Opinion

Niger: l’AES peine à démontrer sa solidarité

Par La Rédaction2 novembre 2025

Deux ans après le renversement du président Mohamed Bazoum, le Niger demeure confronté à une crise sécuritaire persistante. Malgré les annonces répétées du général Abdourahamane Tiani, les violences continuent de s’intensifier dans la région de Tillabéri, au cœur de la zone dite des « trois frontières » avec le Mali et le Burkina Faso. Les promesses d’une nouvelle ère sécuritaire portée par l’Alliance des États du Sahel (AES) tardent à se concrétiser.

Une insécurité toujours plus meurtrière

À son arrivée au pouvoir, le 1ᵉʳ août 2023, le général Tiani avait remplacé les gouverneurs civils des huit régions du pays par des officiers de l’armée, affirmant vouloir mieux coordonner la lutte contre les groupes armés. Deux ans plus tard, les attaques demeurent fréquentes. Selon les données de l’ONG Armed Conflict Location & Event Data (ACLED), environ 1 800 personnes ont été tuées depuis octobre 2024, principalement dans la région de Tillabéri. Les groupes affiliés à l’État islamique au Sahel ont étendu leurs opérations vers Tahoua et Dosso, jusque-là épargnées.

Dans un rapport publié le 10 septembre 2025, Human Rights Watch a documenté cinq attaques majeures perpétrées depuis mars 2025, ayant causé la mort d’au moins 127 civils. L’ONG souligne le manque de réaction des forces nigériennes, malgré les alertes émises par les habitants. Le 10 septembre, 27 soldats ont également été tués dans une embuscade dans l’ouest du pays. Cinq jours plus tard, 22 civils ont trouvé la mort lors d’une cérémonie de baptême dans la région de Tillabéri, selon le média local El Maestro TV.

Début octobre, l’assassinat du maire d’Ayorou, Aliou Oumarou, par des combattants de l’État islamique au Sahel, a symbolisé la vulnérabilité des représentants locaux face à l’insécurité.

Les forces gouvernementales mises en cause

Si les attaques djihadistes restent la principale cause des pertes civiles, l’armée nigérienne est également accusée de bavures. Le 22 septembre 2025, une frappe aérienne dans le département de Kourfeye, dans la région de Tillabéri, a provoqué la mort d’une quarantaine de villageois. Entre juillet 2023 et novembre 2024, plus de 600 civils auraient été tués lors d’opérations militaires, selon des données reprises par plusieurs médias citant ACLED.

Cette situation alimente la lassitude d’une partie de la population et même de figures proches du pouvoir. Le militant Maïkoul Zodi, habituellement favorable à la junte, s’est publiquement interrogé sur « l’efficacité réelle » de la politique sécuritaire du régime.
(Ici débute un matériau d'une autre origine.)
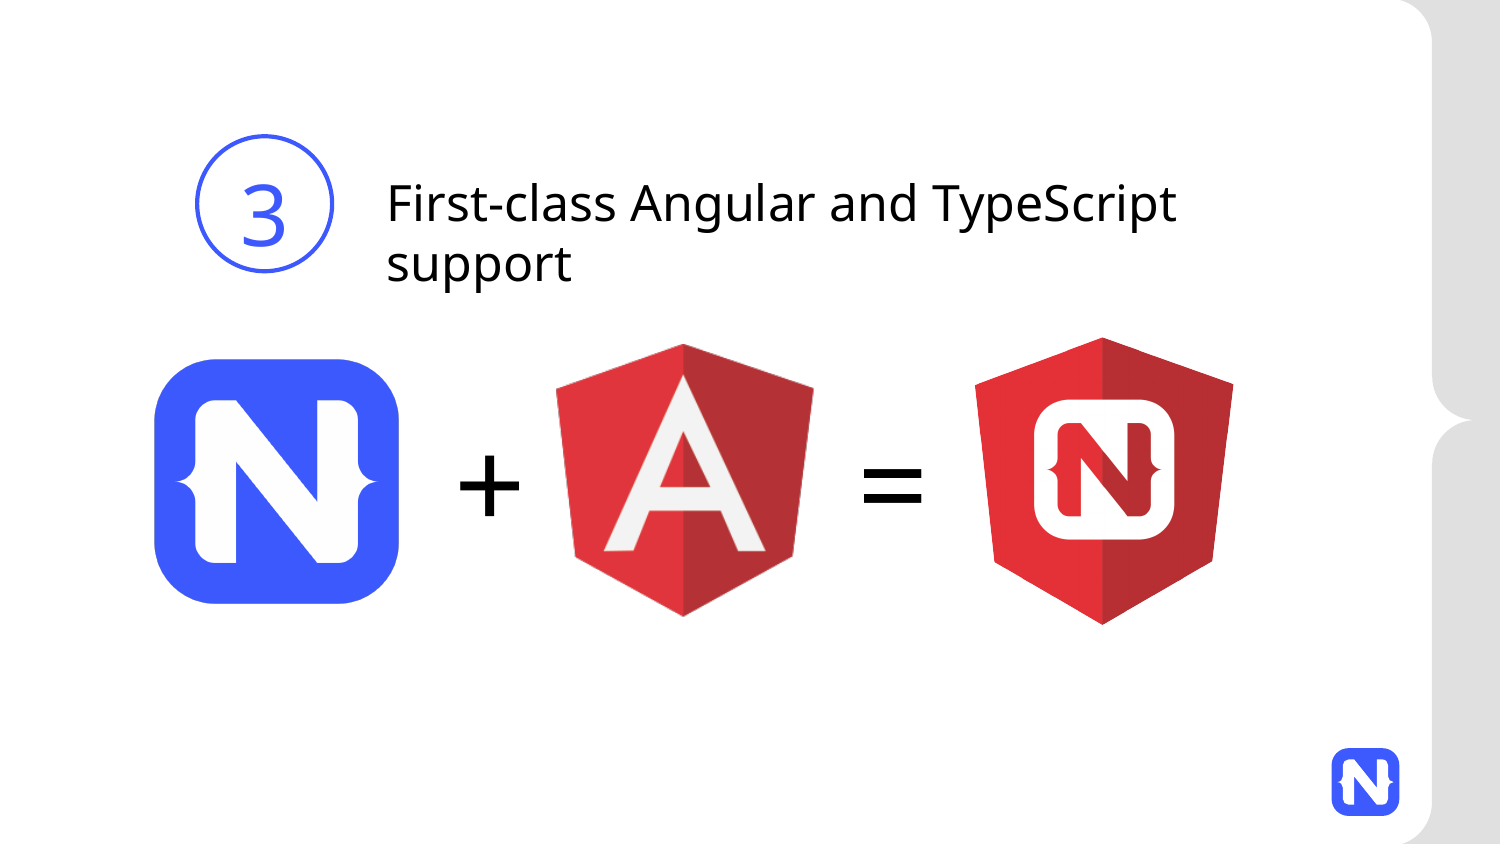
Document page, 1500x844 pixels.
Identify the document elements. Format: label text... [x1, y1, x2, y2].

text_box = [846, 399, 941, 561]
picture [540, 335, 832, 627]
picture [154, 358, 399, 604]
picture [956, 318, 1252, 645]
text_box 3 [195, 134, 335, 274]
text_box First-class Angular and TypeScript support [375, 166, 1349, 298]
text_box + [442, 399, 535, 561]
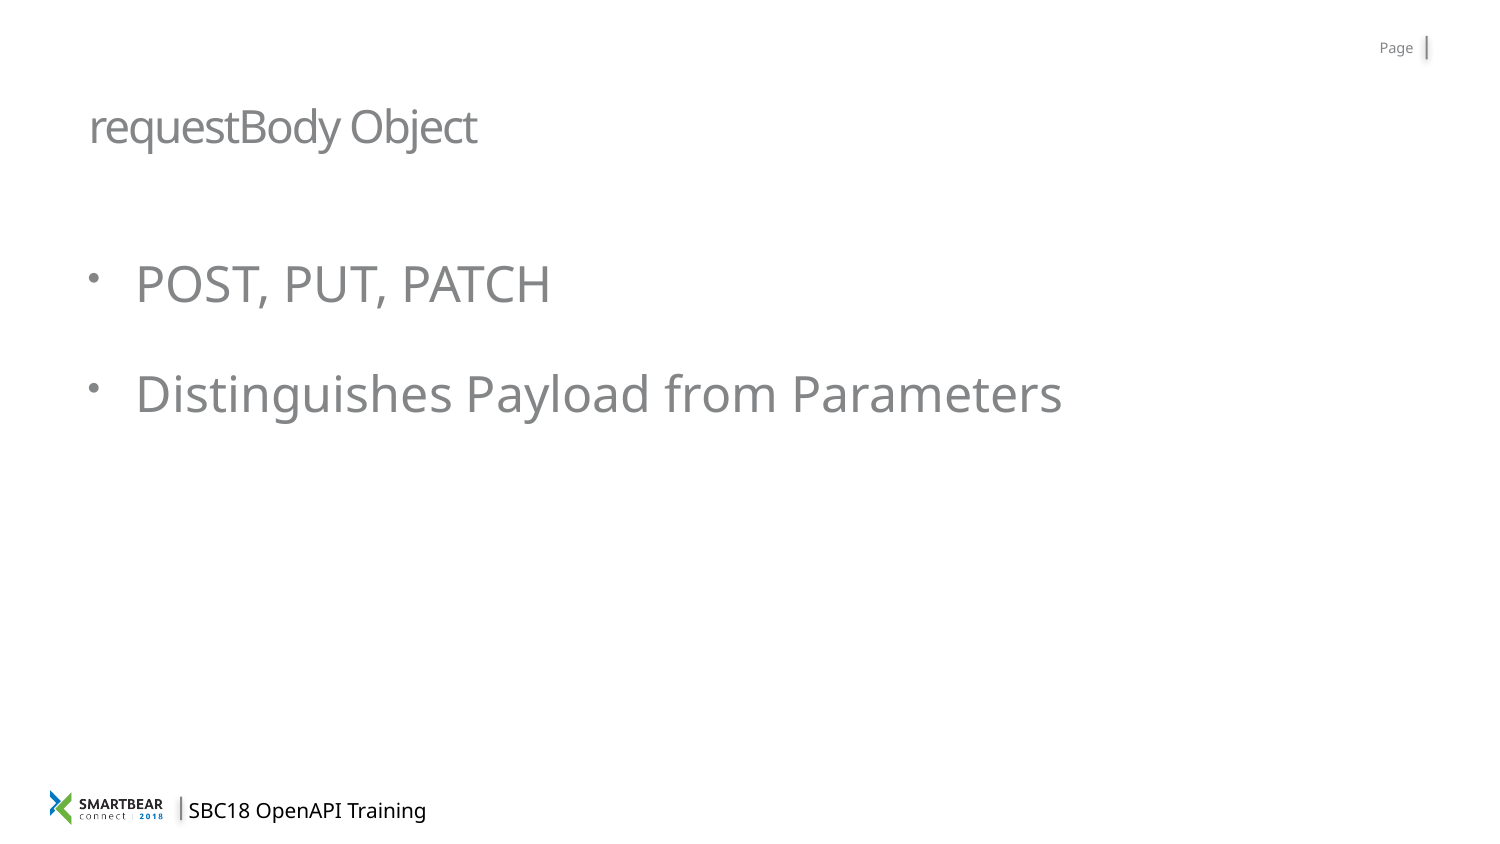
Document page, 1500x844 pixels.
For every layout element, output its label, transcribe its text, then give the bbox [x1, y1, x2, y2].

title requestBody Object [88, 98, 1412, 158]
picture [40, 786, 181, 829]
text_box POST, PUT, PATCH Distinguishes Payload from Parameters [87, 252, 1410, 756]
text_box SBC18 OpenAPI Training [181, 790, 763, 830]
Une solidarité sahélienne en question

Confronté à la dégradation de la situation, le général Tiani a multiplié les déplacements à Bamako et Ouagadougou pour relancer la coopération militaire avec ses alliés de l’AES. Le 30 septembre, il a annoncé la mise en place d’un commandement unifié basé à Niamey, censé coordonner une force conjointe de 5 000 soldats issus du Niger, du Mali et du Burkina Faso.

Mais sur le terrain, la coopération reste limitée. Chacun des trois États se concentre sur ses priorités internes : au Mali, le général Assimi Goïta fait face à la poussée des groupes armés dans le centre ; au Burkina Faso, les forces gouvernementales peinent à contenir les attaques dans l’est et le nord du pays. Les ambitions d’une force sahélienne intégrée demeurent donc largement déclaratives.

Lors du Forum de Lomé sur la sécurité en Afrique (11–12 octobre 2025), le ministre nigérien des Affaires étrangères a évoqué la nécessité d’un soutien international, signe des limites de la solidarité interne au bloc sahélien.

Tensions au sein du pouvoir

Alors que la situation sécuritaire se détériore, le général Tiani fait face à des tensions croissantes au sein de son gouvernement. Selon plusieurs sources, une partie des officiers plaide pour un calendrier de transition politique, tandis que d’autres refusent toute ouverture. Début octobre, lors d’un déplacement à Tillabéri, le chef de l’État aurait sévèrement critiqué certains ministres, dont Salifou Mody, ministre de la Défense et ancien ambassadeur à Moscou, réputé proche des cercles sécuritaires russes.

Un pouvoir isolé

Malgré le discours sur la « souveraineté retrouvée », le régime du général Tiani apparaît de plus en plus isolé. Sur le plan intérieur, la défiance grandit ; sur le plan régional, l’AES peine à démontrer une solidarité concrète. Deux ans après le coup d’État, la promesse d’un Sahel uni face au terrorisme reste lettre morte, tandis que les populations du Niger continuent d’en payer le prix.